- What the task requires:
Filter these entries down to the lines that hold the word "wrist", and show each of them.
[Opening Material for this task section]
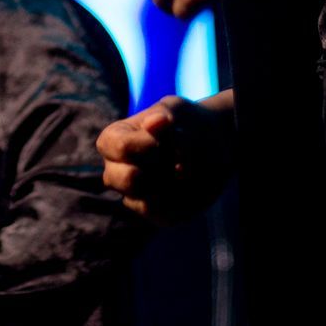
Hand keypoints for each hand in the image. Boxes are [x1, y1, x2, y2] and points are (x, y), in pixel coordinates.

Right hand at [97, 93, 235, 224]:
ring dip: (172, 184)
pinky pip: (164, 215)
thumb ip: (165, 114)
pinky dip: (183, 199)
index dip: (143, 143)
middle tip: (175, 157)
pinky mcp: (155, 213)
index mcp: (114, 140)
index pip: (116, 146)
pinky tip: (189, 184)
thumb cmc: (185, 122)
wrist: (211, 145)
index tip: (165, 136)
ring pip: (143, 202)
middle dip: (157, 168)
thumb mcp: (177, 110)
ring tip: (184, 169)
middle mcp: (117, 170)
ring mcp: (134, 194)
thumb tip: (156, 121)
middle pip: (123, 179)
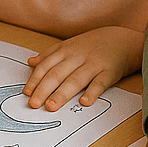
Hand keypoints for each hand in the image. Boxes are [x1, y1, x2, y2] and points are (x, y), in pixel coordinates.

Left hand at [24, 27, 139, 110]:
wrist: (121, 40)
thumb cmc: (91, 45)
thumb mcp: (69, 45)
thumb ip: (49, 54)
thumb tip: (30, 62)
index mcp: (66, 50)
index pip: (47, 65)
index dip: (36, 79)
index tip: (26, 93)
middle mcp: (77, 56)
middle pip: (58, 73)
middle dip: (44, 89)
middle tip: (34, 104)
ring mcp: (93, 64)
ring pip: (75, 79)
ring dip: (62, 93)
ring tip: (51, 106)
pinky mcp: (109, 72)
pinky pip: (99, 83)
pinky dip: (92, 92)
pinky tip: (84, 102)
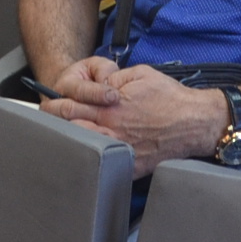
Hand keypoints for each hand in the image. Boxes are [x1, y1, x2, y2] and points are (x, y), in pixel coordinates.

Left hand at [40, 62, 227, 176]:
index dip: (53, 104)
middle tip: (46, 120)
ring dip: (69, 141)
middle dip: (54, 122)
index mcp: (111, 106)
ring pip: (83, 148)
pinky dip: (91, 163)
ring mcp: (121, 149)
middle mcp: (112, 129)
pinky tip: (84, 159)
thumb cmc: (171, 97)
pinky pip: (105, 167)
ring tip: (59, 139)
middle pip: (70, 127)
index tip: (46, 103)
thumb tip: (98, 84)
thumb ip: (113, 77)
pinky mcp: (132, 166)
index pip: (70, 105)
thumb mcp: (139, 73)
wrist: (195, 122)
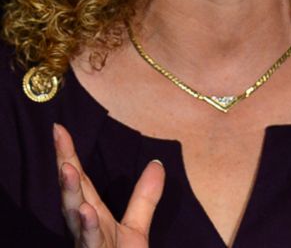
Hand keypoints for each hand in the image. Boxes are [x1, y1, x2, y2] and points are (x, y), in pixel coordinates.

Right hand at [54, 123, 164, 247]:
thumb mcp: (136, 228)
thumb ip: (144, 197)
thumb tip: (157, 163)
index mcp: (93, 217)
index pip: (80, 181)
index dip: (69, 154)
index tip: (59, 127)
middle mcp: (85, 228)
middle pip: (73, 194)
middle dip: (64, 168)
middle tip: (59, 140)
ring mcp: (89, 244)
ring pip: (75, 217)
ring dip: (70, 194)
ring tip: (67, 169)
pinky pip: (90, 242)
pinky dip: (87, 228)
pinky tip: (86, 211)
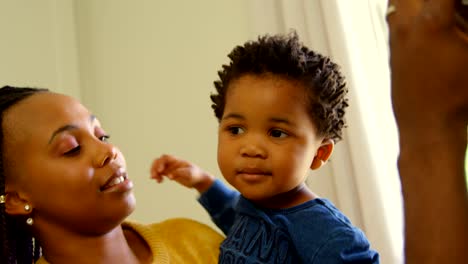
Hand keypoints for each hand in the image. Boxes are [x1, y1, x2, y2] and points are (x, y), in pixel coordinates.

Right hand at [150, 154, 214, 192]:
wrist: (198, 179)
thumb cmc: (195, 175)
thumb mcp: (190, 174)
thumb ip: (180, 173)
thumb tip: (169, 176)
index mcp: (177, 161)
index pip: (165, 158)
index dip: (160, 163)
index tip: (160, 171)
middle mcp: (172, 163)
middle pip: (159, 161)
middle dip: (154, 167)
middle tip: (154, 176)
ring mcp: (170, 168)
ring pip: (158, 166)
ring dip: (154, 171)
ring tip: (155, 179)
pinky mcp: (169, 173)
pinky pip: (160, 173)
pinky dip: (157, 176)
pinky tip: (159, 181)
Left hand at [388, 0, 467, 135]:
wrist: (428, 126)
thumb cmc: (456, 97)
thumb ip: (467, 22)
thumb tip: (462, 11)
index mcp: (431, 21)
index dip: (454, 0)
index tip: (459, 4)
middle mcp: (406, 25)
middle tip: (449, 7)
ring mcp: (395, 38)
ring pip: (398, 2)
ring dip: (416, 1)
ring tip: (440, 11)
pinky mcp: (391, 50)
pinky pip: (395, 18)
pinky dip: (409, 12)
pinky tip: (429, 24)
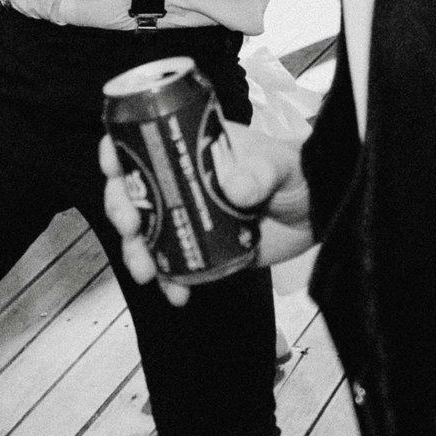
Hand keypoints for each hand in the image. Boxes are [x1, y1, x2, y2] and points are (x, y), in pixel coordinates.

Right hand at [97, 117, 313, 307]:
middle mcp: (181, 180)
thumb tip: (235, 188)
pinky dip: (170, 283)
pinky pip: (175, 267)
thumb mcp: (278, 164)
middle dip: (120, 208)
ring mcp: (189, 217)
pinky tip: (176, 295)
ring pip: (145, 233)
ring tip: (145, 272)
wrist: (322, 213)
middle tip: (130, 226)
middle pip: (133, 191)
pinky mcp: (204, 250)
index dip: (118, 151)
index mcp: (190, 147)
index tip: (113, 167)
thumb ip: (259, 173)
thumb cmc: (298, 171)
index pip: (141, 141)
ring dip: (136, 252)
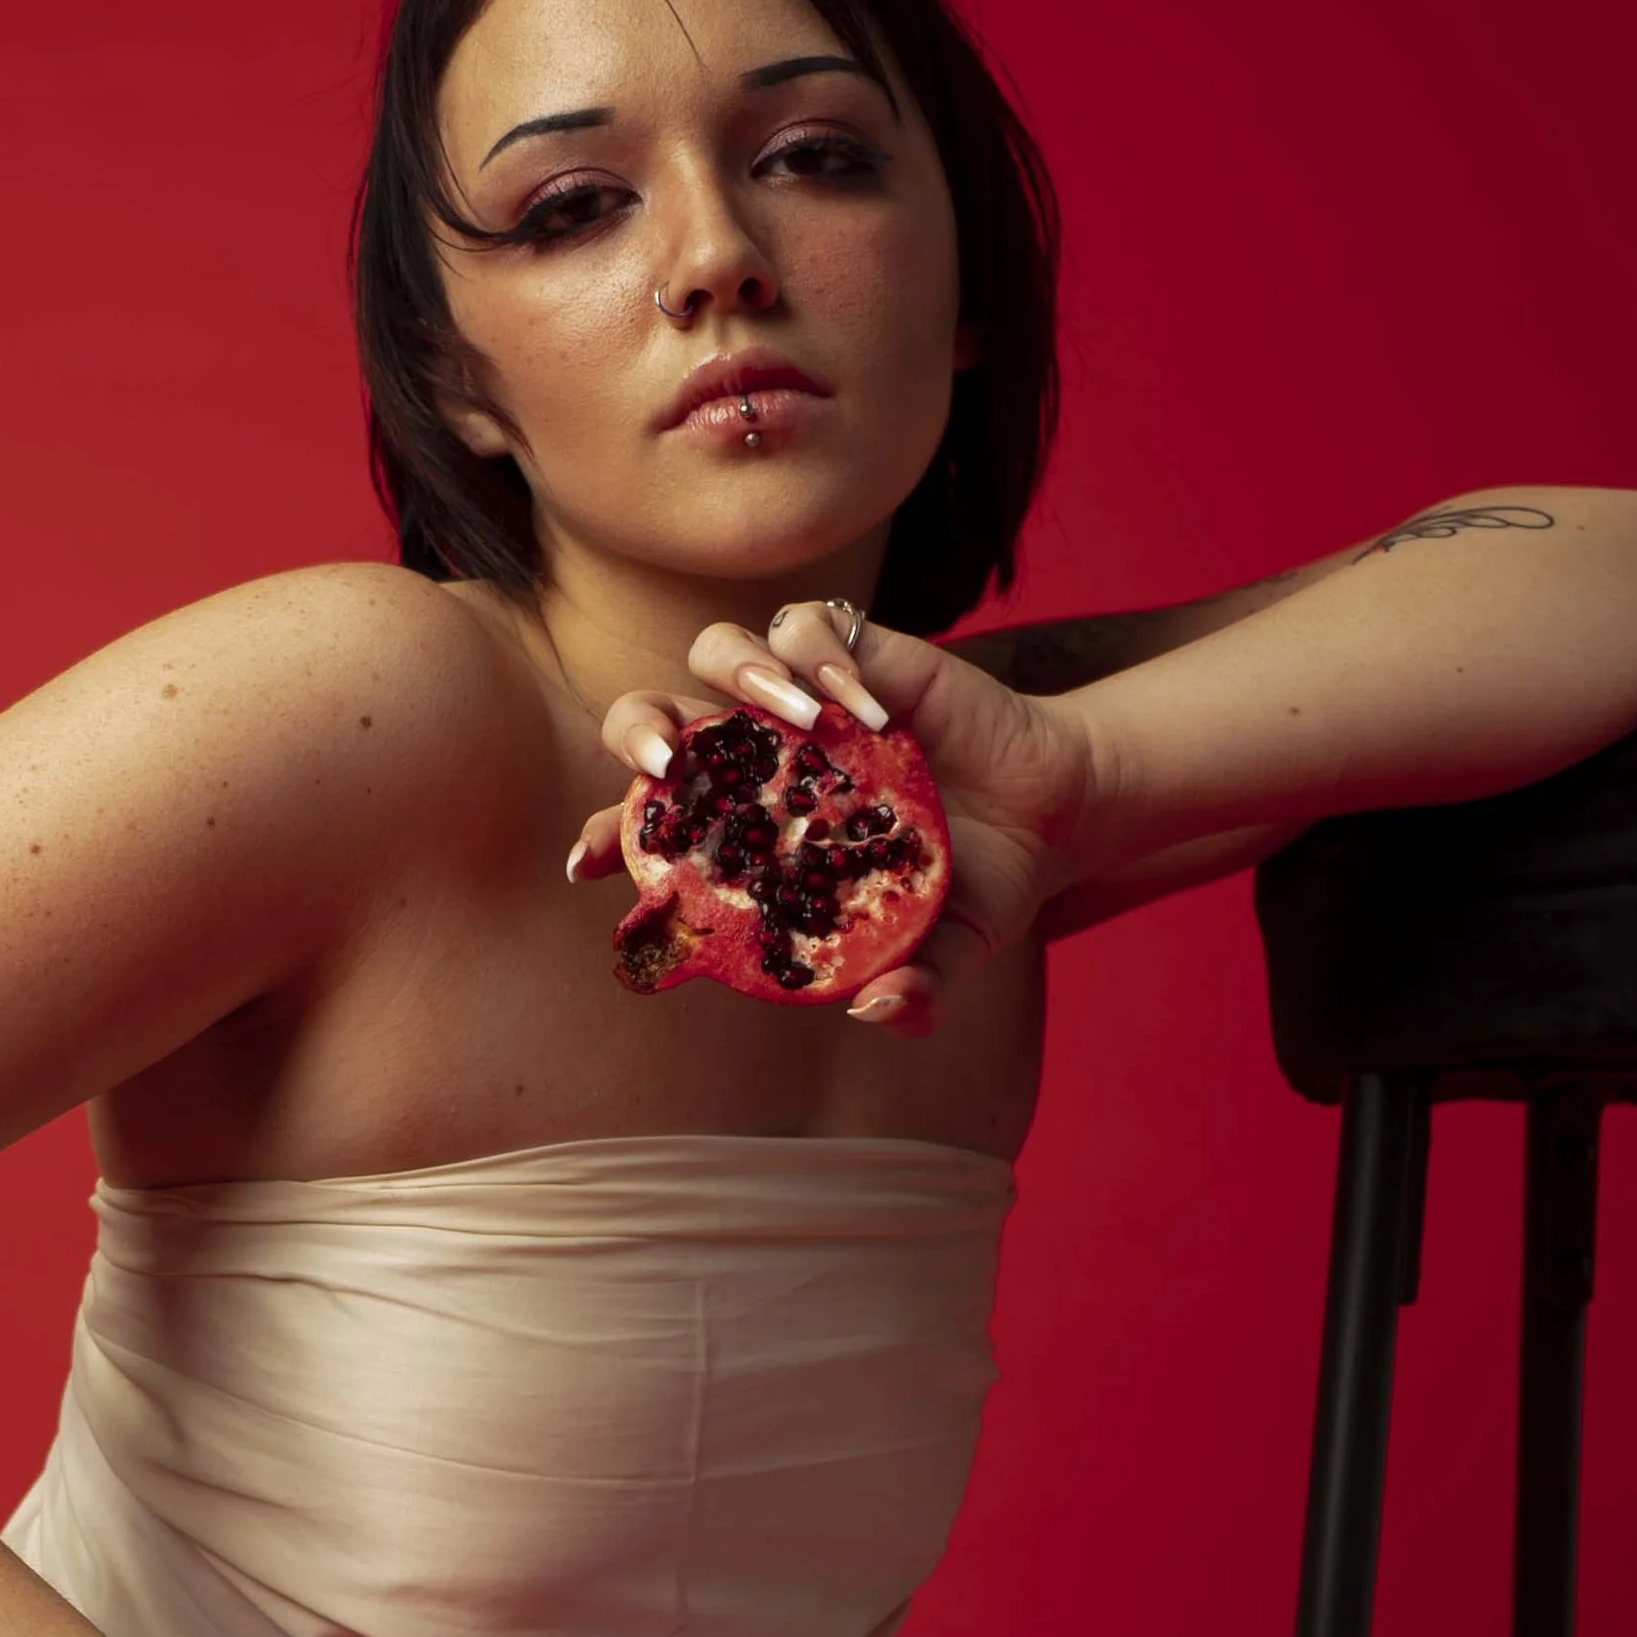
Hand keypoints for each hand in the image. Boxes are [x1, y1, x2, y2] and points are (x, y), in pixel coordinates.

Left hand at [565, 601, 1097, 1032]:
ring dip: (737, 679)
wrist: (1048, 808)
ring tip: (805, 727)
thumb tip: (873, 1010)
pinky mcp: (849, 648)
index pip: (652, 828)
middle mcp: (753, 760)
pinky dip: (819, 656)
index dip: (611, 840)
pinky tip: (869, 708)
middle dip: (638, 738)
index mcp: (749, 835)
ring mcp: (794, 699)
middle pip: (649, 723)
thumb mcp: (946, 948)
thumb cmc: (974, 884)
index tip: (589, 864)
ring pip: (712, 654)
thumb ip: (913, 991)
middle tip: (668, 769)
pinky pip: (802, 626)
[Closing Material for this task section]
- Task result:
wrist: (211, 145)
wrist: (121, 40)
wrist: (195, 122)
wrist: (198, 179)
wrist: (428, 126)
wrist: (322, 213)
wrist: (1048, 808)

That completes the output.